Armed police also clashed with voters outside some polling centers in Barcelona.
Rubber bullets were fired at protesters in the center of the city, the Associated Press reported, with people showing minor wounds to TV cameras.
The poll has no legal status, as it has been blocked by Spain’s Constitutional Court and Madrid for being at odds with the 1978 constitution, but tens of thousands of voters were still expected to take part.
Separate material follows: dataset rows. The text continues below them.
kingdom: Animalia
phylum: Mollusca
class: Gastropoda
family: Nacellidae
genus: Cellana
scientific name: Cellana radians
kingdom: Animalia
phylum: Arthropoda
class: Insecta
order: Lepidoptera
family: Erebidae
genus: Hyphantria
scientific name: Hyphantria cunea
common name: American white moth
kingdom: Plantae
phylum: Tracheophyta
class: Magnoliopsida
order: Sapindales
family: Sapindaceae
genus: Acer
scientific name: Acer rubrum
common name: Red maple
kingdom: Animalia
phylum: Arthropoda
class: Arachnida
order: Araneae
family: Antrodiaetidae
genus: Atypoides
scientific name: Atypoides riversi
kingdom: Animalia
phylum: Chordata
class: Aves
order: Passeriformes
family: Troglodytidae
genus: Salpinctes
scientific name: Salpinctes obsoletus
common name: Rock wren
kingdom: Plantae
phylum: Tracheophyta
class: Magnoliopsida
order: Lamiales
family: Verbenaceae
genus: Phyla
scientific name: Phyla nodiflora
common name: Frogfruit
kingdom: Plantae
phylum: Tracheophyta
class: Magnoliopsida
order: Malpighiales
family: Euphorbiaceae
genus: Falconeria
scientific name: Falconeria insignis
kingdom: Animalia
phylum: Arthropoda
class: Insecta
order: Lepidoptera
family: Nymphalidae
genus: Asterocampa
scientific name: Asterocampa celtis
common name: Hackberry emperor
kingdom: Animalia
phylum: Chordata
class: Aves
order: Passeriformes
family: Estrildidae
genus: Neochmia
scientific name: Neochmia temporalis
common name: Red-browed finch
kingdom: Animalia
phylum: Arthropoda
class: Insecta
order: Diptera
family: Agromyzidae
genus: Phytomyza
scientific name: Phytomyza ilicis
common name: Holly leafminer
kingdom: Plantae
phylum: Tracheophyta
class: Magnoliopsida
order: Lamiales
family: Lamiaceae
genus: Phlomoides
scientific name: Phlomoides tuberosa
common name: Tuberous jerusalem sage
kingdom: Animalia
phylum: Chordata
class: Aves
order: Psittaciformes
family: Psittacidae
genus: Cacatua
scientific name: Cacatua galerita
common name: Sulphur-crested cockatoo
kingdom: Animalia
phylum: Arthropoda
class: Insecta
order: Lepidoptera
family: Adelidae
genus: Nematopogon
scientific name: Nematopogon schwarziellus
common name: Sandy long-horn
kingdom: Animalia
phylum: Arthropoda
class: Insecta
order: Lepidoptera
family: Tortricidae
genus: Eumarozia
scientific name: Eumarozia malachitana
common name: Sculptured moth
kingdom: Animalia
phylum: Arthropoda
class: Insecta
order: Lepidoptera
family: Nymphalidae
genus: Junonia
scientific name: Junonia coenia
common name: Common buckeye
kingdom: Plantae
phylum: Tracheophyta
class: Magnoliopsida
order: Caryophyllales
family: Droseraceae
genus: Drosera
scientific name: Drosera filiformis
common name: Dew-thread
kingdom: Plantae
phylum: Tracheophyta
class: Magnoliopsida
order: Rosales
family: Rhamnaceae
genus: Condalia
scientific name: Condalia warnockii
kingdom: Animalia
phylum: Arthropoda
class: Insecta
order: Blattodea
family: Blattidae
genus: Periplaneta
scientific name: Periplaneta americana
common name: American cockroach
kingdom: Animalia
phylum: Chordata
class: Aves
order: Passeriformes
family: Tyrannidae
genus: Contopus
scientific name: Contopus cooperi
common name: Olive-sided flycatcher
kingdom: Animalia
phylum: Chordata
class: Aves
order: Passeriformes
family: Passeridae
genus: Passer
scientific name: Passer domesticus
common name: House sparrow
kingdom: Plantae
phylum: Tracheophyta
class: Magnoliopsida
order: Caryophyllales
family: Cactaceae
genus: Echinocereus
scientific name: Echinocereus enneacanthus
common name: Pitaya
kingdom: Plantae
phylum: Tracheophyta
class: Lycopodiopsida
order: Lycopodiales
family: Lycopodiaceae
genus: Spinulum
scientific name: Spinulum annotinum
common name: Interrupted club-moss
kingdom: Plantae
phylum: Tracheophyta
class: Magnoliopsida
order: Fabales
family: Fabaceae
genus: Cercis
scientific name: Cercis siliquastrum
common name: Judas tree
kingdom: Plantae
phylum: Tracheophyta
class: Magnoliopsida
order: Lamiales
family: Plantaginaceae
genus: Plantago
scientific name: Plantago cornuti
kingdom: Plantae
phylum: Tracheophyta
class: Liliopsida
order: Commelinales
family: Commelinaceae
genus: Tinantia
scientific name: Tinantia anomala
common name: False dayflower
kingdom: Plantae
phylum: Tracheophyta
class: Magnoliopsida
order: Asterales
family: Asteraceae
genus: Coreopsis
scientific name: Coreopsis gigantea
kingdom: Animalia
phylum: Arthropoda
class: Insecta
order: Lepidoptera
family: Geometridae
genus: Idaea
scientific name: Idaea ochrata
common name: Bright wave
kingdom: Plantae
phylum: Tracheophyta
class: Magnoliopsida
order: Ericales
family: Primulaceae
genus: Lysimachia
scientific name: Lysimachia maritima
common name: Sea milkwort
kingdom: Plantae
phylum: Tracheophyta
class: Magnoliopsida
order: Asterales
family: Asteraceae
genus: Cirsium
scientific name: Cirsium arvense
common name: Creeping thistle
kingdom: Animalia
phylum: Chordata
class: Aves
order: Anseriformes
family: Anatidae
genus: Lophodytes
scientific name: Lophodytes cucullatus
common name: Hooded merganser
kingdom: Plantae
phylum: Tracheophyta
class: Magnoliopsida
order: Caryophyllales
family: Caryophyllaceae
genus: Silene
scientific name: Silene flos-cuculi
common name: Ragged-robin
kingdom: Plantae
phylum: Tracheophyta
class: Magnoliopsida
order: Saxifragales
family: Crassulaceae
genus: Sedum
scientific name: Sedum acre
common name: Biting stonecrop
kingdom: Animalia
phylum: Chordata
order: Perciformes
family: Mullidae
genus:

Carles Puigdemont, the head of the regional government, said Spain had used “unjustified, irrational and irresponsible violence,” adding that it wouldn’t stop Catalans voting “peacefully and democratically.”
He said batons and rubber bullets had been used against people who were protecting ballot papers and polling stations.
“Today Spain has lost even more that it had lost until now and the citizens of Catalonia we’ve achieved even more than we’ve had achieved till now,” he said.
Spanish deputy prime minister Soraya Saenz de Santamaria said Madrid intervened with “firmness and proportionality” against the Catalan vote, adding that the regional government had behaved with absolute irresponsibility in holding the referendum, according to the Associated Press.
But Juho Romakkaniemi, a senior European Union official, tweeted that while it was “clear” the Spanish government was legally right about the Catalan referendum, “excessive actions may endanger its legitimacy.”
Madrid is trying to intimidate Catalans into submission, but from what we’ve heard from citizens, the actions of the police have had the opposite effect. It should be noted that there were young children at those polling places the police stormed, brought by parents who were urged to do so by independence activists who thought the presence of kids would keep the police from attacking.
A peaceful vote would have allowed pro-independence forces a hollow victory. But with the violent police action, the national government has handed the separatists the one thing that Madrid could not afford to give them: international legitimacy and sympathy.
Prime Minister Rajoy should survive this incident. Many Spaniards are resentful of the Catlalans who have been constantly complaining about not getting their fair share of government spending for the amount in taxes they send to Madrid. And most of those living outside of Catalonia want to see Spain remain united.
But instead of tamping down the independence movement, the actions of Spanish police have ignited a firestorm of protest that will roil the region for months — perhaps years — to come.